Culture is made up of the beliefs, values and stories that drive people’s behavior and ultimately get you whatever results you’re seeing. Culture is invisible, so if you don’t know how to see it, then you don’t know how to shape it and shift it.
I was fortunate to be invited by Zappos.com CEO Tony Hsieh to build Zappos Insights – the company that shares practices in culture, management and service. Since then, I wrote The Culture Blueprint as a systematic guide to understand culture, build it and shift it. I’ve been privileged to speak for Toyota, Google, Intuit, the Gartner conferences and many others.
Don’t tell people what to do. Instead listen and ask great questions. We’re moving away from a hero-based leadership model and into a network model. Leaders who believe they’re the smartest people in the room are killing the wisdom and intuition of the team or tribe by speaking first and quickly making decisions. It turns people into robots.

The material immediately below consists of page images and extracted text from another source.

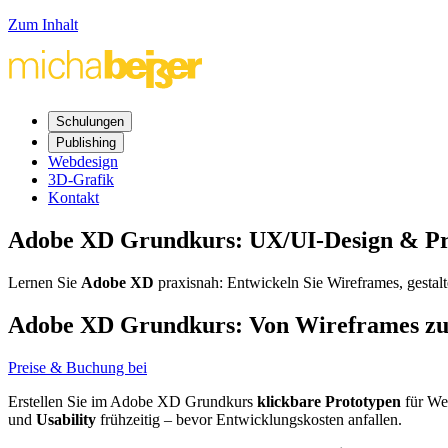
Zum Inhalt
Schulungen
Publishing
Webdesign
3D-Grafik
Kontakt
Adobe XD Grundkurs:
UX/UI-Design
&
Pr
Lernen Sie
Adobe XD
praxisnah: Entwickeln Sie
Wireframes
, gestal
Adobe XD Grundkurs: Von
Wireframes
zu
Preise & Buchung bei
Erstellen Sie im Adobe XD Grundkurs
klickbare Prototypen
für
We
und
Usability
frühzeitig – bevor Entwicklungskosten anfallen.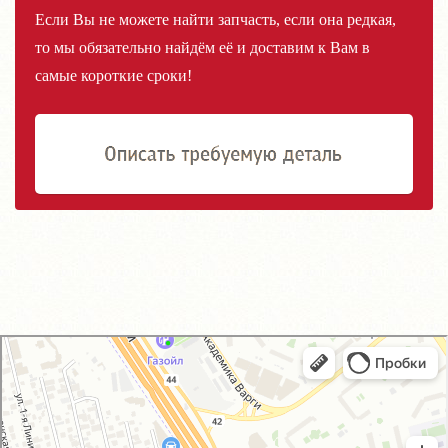
Если Вы не можете найти запчасть, если она редкая,
то мы обязательно найдём её и доставим к Вам в
самые короткие сроки!
GM-City&VAG-Repair
Автосервис, автотехцентр в Москве
Магазин автозапчастей и автотоваров в Москве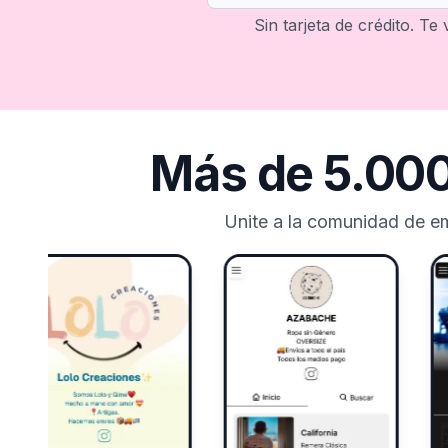
Sin tarjeta de crédito. Te
Más de 5.000
Unite a la comunidad de e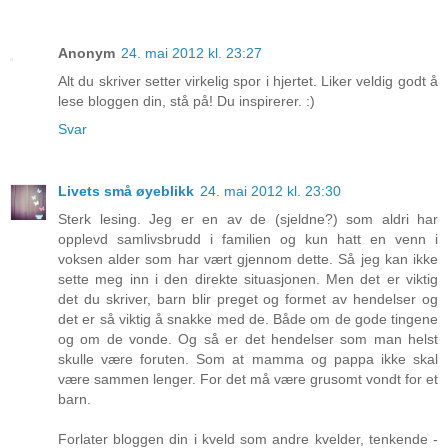
Anonym
24. mai 2012 kl. 23:27
Alt du skriver setter virkelig spor i hjertet. Liker veldig godt å
lese bloggen din, stå på! Du inspirerer. :)
Svar
Livets små øyeblikk
24. mai 2012 kl. 23:30
Sterk lesing. Jeg er en av de (sjeldne?) som aldri har
opplevd samlivsbrudd i familien og kun hatt en venn i
voksen alder som har vært gjennom dette. Så jeg kan ikke
sette meg inn i den direkte situasjonen. Men det er viktig
det du skriver, barn blir preget og formet av hendelser og
det er så viktig å snakke med de. Både om de gode tingene
og om de vonde. Og så er det hendelser som man helst
skulle være foruten. Som at mamma og pappa ikke skal
være sammen lenger. For det må være grusomt vondt for et
barn.
Forlater bloggen din i kveld som andre kvelder, tenkende -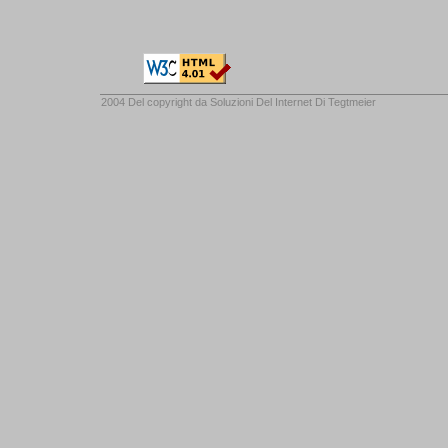
2004 Del copyright da
Soluzioni Del Internet Di Tegtmeier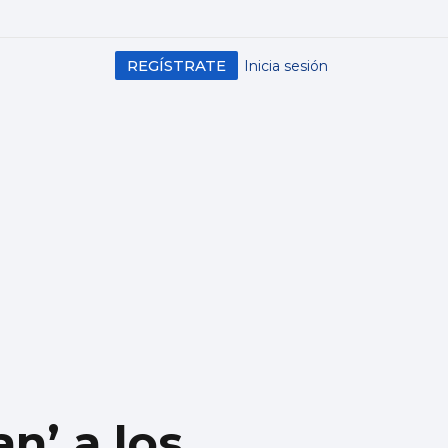
REGÍSTRATE
Inicia sesión
n’ a los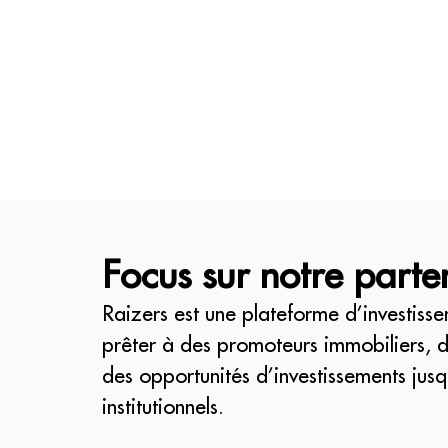
Focus sur notre parte
Raizers est une plateforme d’investiss
prêter à des promoteurs immobiliers, 
des opportunités d’investissements jusq
institutionnels.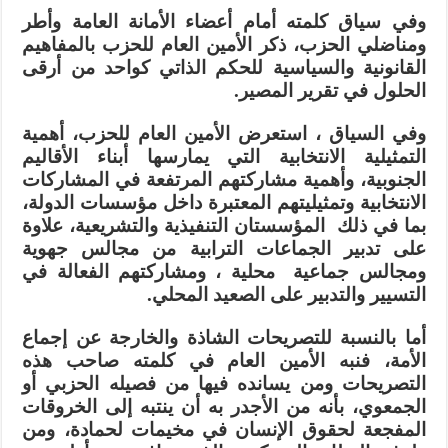
وفي سياق كلمته أمام أعضاء الأمانة العامة وأطر
ومناضلي الحزب، ذكر الأمين العام للحزب بالمفاهيم
القانونية والسياسية للحكم الذاتي كواحد من أرقى
الحلول في تقرير المصير.
وفي السياق ، استعرض الأمين العام للحزب، أهمية
التمثيلية الانتخابية التي يمارسها أبناء الأقاليم
الجنوبية، وأهمية مشاركتهم المرتفعة في المشاركات
الانتخابية وتمثيليتهم المعتبرة داخل مؤسسات الدولة،
بما في ذلك المؤسستان التنفيذية والتشريعية، علاوة
على تدبير الجماعات الترابية من مجالس جهوية
ومجالس جماعية محلية ، ومشاركتهم الفعالة في
التسيير والتدبير على الصعيد المحلي.
أما بالنسبة للتصريحات الشاذة والخارجة عن إجماع
الأمة، فنبه الأمين العام في كلمته صاحب هذه
التصريحات ومن يسانده فيها من فصيله الحزبي أو
الجمعوي، بأنه من الأجدر به أن ينتبه إلى الخروقات
المفجعة لحقوق الإنسان في مخيمات لحمادة، ومن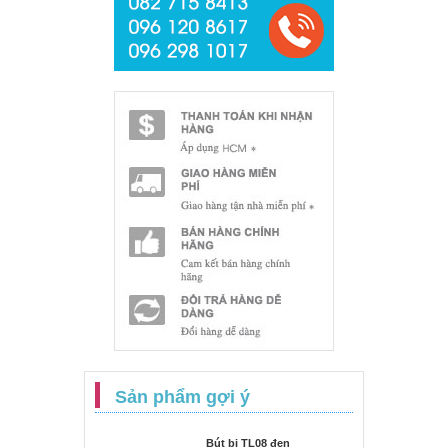
Sản phẩm gợi ý
Bút bi TL08 đen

The most common mistake is mandatory meetings. They kill culture. Optional meetings put the responsibility on the inviter to either a) show why the meeting is very important for people to do their jobs, or b) make it so interesting that people really want to go. Why else would I go to a meeting when I could be doing work? If you make meetings optional (and you must stress that it really is optional and people will not be judged for not attending) then you drop a lot of negative energy from people who don’t want to be there.
Throw a meeting using Open Space Technology with the entire company or team. It’s a format that’s designed to surface all the best ideas, most pertinent frustrations and many other things you could not have expected. It’s best to find a trained facilitator, like myself or others, but one could just read the book or study the web sites and do it themselves for free.

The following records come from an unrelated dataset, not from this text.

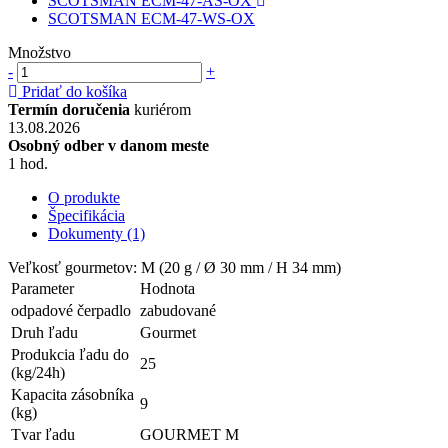
SCOTSMAN ECM-47-AS-OX
SCOTSMAN ECM-47-WS-OX
Množstvo
-
+
Pridať do košíka
Termín doručenia
kuriérom
13.08.2026
Osobný odber v danom meste
1 hod.
O produkte
Špecifikácia
Dokumenty (1)
Veľkosť gourmetov: M (20 g / Ø 30 mm / H 34 mm)
Parameter
Hodnota
odpadové čerpadlo
zabudované
Druh ľadu
Gourmet
Produkcia ľadu do
25
(kg/24h)
Kapacita zásobníka
9
(kg)
Tvar ľadu
GOURMET M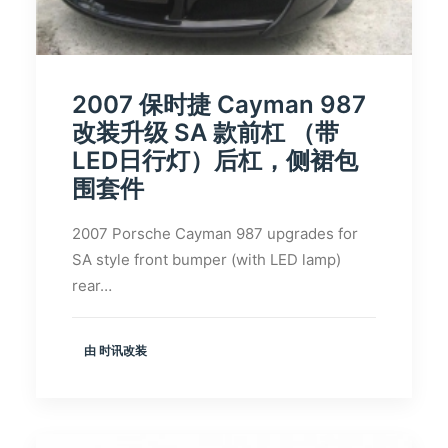
2007 保时捷 Cayman 987
改装升级 SA 款前杠 （带
LED日行灯）后杠，侧裙包
围套件
2007 Porsche Cayman 987 upgrades for
SA style front bumper (with LED lamp)
rear…
由 时讯改装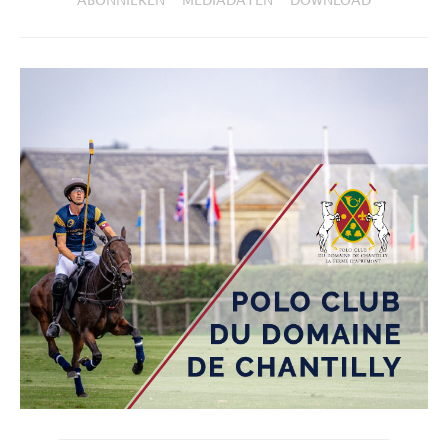
ABONNIEREN
MEDIADATEN
DOWNLOAD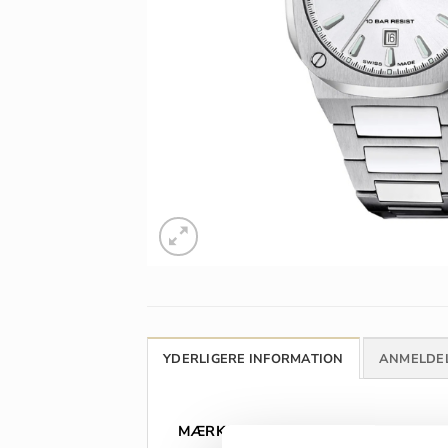
YDERLIGERE INFORMATION
ANMELDEL
MÆRKE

Satisfaction is an awful metric for both culture and for customers. We are satisfied with a lot of crappy things. But when we’re passionate we become brand ambassadors. But that means making tough decisions most companies won’t even touch – Decisions like losing that person who’s great at their job, but not great for the team. Or slowing down the hiring process when you’re growing fast. I detail these processes in the book.

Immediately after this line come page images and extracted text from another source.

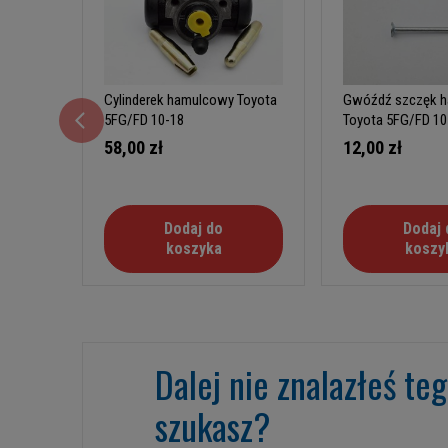
Cylinderek hamulcowy Toyota
Gwóźdź szczęk 
5FG/FD 10-18
Toyota 5FG/FD 10
58,00 zł
12,00 zł
Dodaj do
Dodaj 
koszyka
koszy
Dalej nie znalazłeś te
szukasz?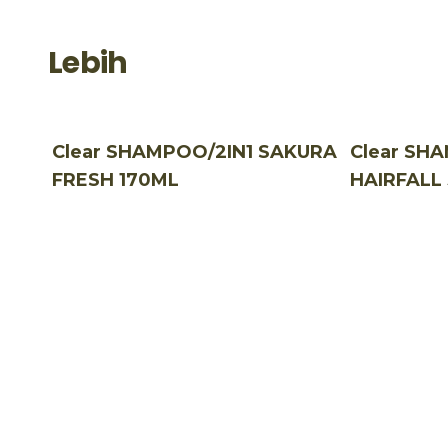
Lebih
Clear SHAMPOO/2IN1 SAKURA
Clear SH
FRESH 170ML
HAIRFALL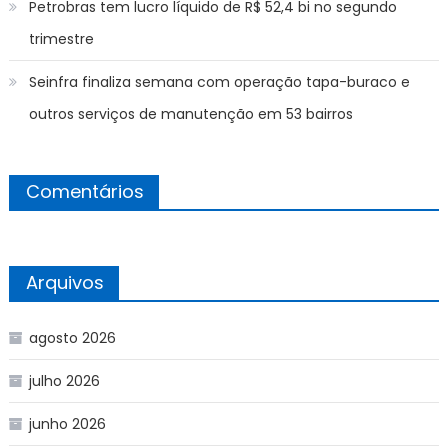
Petrobras tem lucro líquido de R$ 52,4 bi no segundo
trimestre
Seinfra finaliza semana com operação tapa-buraco e
outros serviços de manutenção em 53 bairros
Comentários
Arquivos
agosto 2026
julho 2026
junho 2026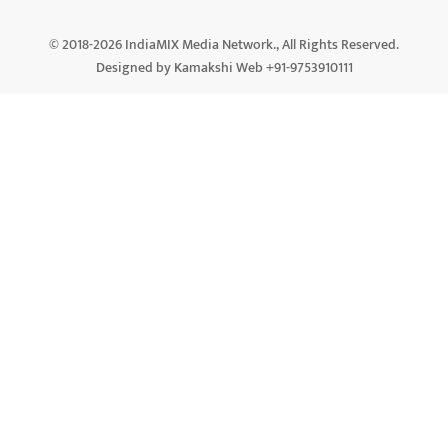
© 2018-2026 IndiaMIX Media Network., All Rights Reserved.
Designed by Kamakshi Web +91-9753910111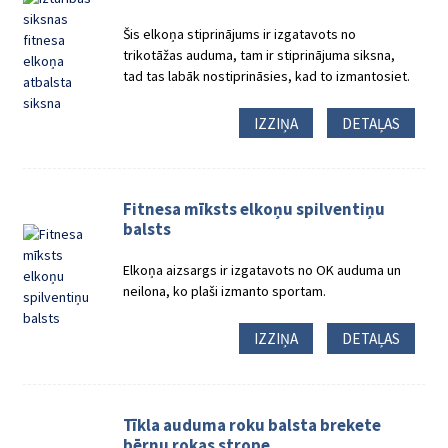
Šis elkoņa stiprinājums ir izgatavots no
trikotāžas auduma, tam ir stiprinājuma siksna,
tad tas labāk nostiprināsies, kad to izmantosiet.
IZZIŅA
DETAĻAS
Fitnesa mīksts elkoņu spilventiņu
balsts
Elkoņa aizsargs ir izgatavots no OK auduma un
neilona, ​​ko plaši izmanto sportam.
IZZIŅA
DETAĻAS
Tīkla auduma roku balsta brekete
bērnu rokas strope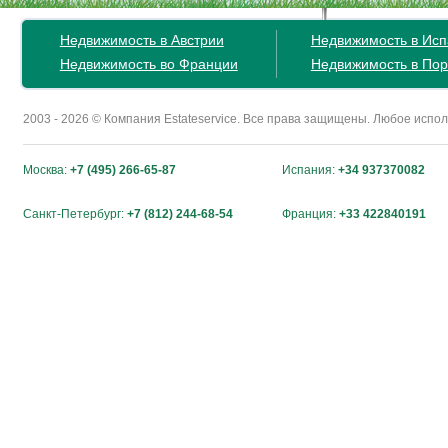
Недвижимость в Австрии
Недвижимость в Ис
Недвижимость во Франции
Недвижимость в Пор
2003 - 2026 © Компания Estateservice. Все права защищены. Любое исп
Москва:
+7 (495) 266-65-87
Испания:
+34 937370082
Санкт-Петербург:
+7 (812) 244-68-54
Франция:
+33 422840191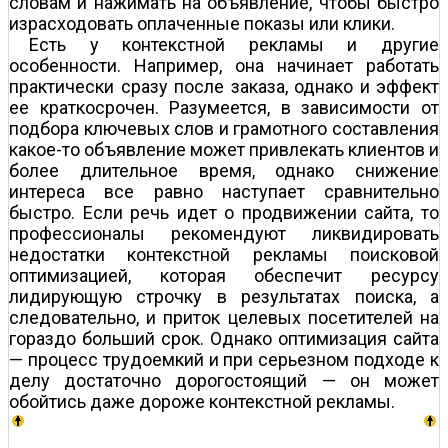
словам и нажимать на объявление, чтобы быстро
израсходовать оплаченные показы или клики.
Есть у контекстной рекламы и другие
особенности. Например, она начинает работать
практически сразу после заказа, однако и эффект
ее краткосрочен. Разумеется, в зависимости от
подбора ключевых слов и грамотного составления
какое-то объявление может привлекать клиентов и
более длительное время, однако снижение
интереса все равно наступает сравнительно
быстро. Если речь идет о продвижении сайта, то
профессионалы рекомендуют ликвидировать
недостатки контекстной рекламы поисковой
оптимизацией, которая обеспечит ресурсу
лидирующую строчку в результатах поиска, а
следовательно, и приток целевых посетителей на
гораздо больший срок. Однако оптимизация сайта
— процесс трудоемкий и при серьезном подходе к
делу достаточно дорогостоящий — он может
обойтись даже дороже контекстной рекламы.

Pay attention to your feelings. It’s not very business-like to say that, but as Malcolm Gladwell described in Blink, we know things instinctively. If you sense that something is off, keep that in mind. If you get a great feeling, then just go for it, and then be selective only after you have an offer. Too many times I see candidates sweating over a decision they don’t even have. Until you get the offer there’s nothing to debate. Play to win, then decide from there.
I got a job at a restaurant in high school. They thought I was smart at the counter so they had me run all the kitchen orders. I had no idea what I was doing so plates were literally falling and breaking in all the chaos. They fired me on the spot. I felt like I never even had a chance.
People are most open to new ideas and change when they’re having fun, so developing humor is an amazing tool. And the learning is exponential because unlike public speaking, there’s an immediate feedback loop. Either people laugh or they don’t. When I bomb, it’s heartbreaking, but unlike heartbreak it only lasts a few hours. So my ability to deal with rejection is amazing. I don’t feel this need for people to like me.
I’ve learned that comedy is totally contextual. It always depends on the audience, the vibe and the flow. That’s why you might see a video of stand-up and the whole audience is laughing but you’re not. It’s because you have to be there. So my favorite joke is always the one I’m telling in the moment when I’m in connection with the audience.
I’m very curious about what comes after innovation, and I’m starting to discover it. Innovation is becoming a commodity because the tools and processes are everywhere. And everything moves at internet speed so you can keep changing things. The bigger question is what do we really need to change and why? The word that is emerging is “Relevant.” With so much distraction and so many options for how we spend our time and money, it won’t be the most innovative companies that win. It will be the most culturally relevant.